### [ACTIONS TO TAKE]
**1)** Reproduce, word for word, the part of the tax-scam protection text below starting with "Spot a tax scam?" and going on through "also call 800-366-4484.".
**2)** In the tax-scam protection text below, what phone number can you call to report a phone scam to the Treasury Inspector General for Tax Administration?

Additional features in comprehensive security software that can protect you from tax scams include:
- File encryption, which renders your most sensitive files into digital gibberish without the encryption key to translate them back.
- A digital file shredder that permanently deletes old files from your computer (simply dropping them into the desktop trashcan doesn’t do that—those files can be easily recovered).
- Identity theft protection, which monitors the dark web for your personal info that might have been leaked online and immediately alerts you if you might be at risk of fraud.
And here’s one item that certainly bears mentioning: dispose of your old technology securely. What’s on that old hard drive of yours? That old computer may contain loads of precious personal and financial info on it. Look into the e-waste disposal options in your community. There are services that will dispose of and recycle old technology while doing it in a secure manner so the data and info on your device doesn’t see the light of day again.
Spot a tax scam? Report it.
As said earlier, don’t let a bad deed go unreported. The IRS offers the following avenues of communication to report scams.
- Contact the Treasury Inspector General for Tax Administration to report a phone scam. Use their “IRS Impersonation Scam Reporting” web page. You can also call 800-366-4484.
- Report phone scams to the Federal Trade Commission. Use the “FTC Complaint Assistant” on FTC.gov. Please add “IRS Telephone Scam” in the notes.

### [DATA]

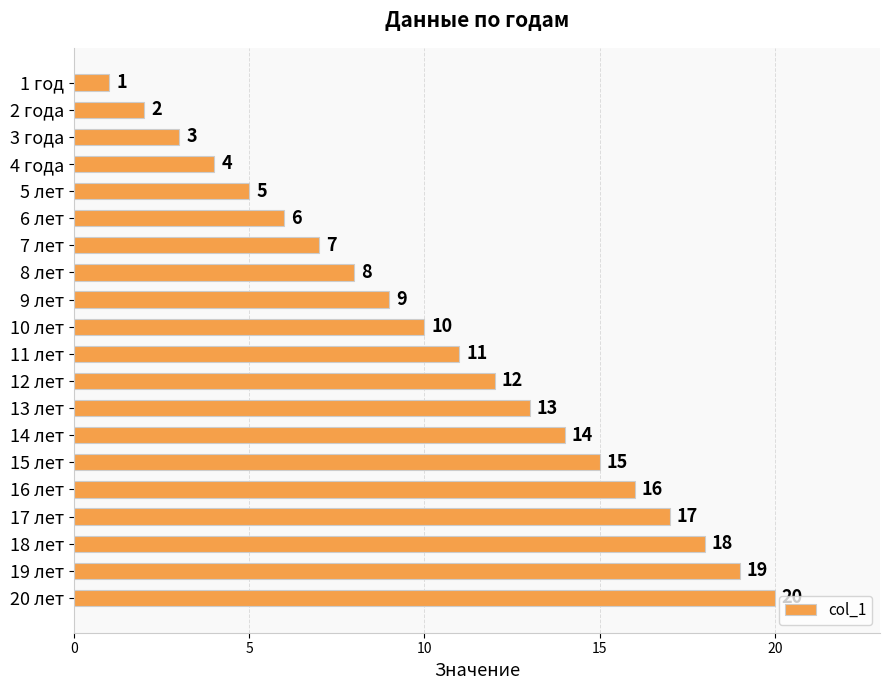

Rank the categories by value from lowest to highest.

1 год, 2 года, 3 года, 4 года, 5 лет, 6 лет, 7 лет, 8 лет, 9 лет, 10 лет, 11 лет, 12 лет, 13 лет, 14 лет, 15 лет, 16 лет, 17 лет, 18 лет, 19 лет, 20 лет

### [ANSWERS TO THE TASKS]
**1)**
Spot a tax scam? Report it.
As said earlier, don’t let a bad deed go unreported. The IRS offers the following avenues of communication to report scams.
- Contact the Treasury Inspector General for Tax Administration to report a phone scam. Use their “IRS Impersonation Scam Reporting” web page. You can also call 800-366-4484.

**2)** 800-366-4484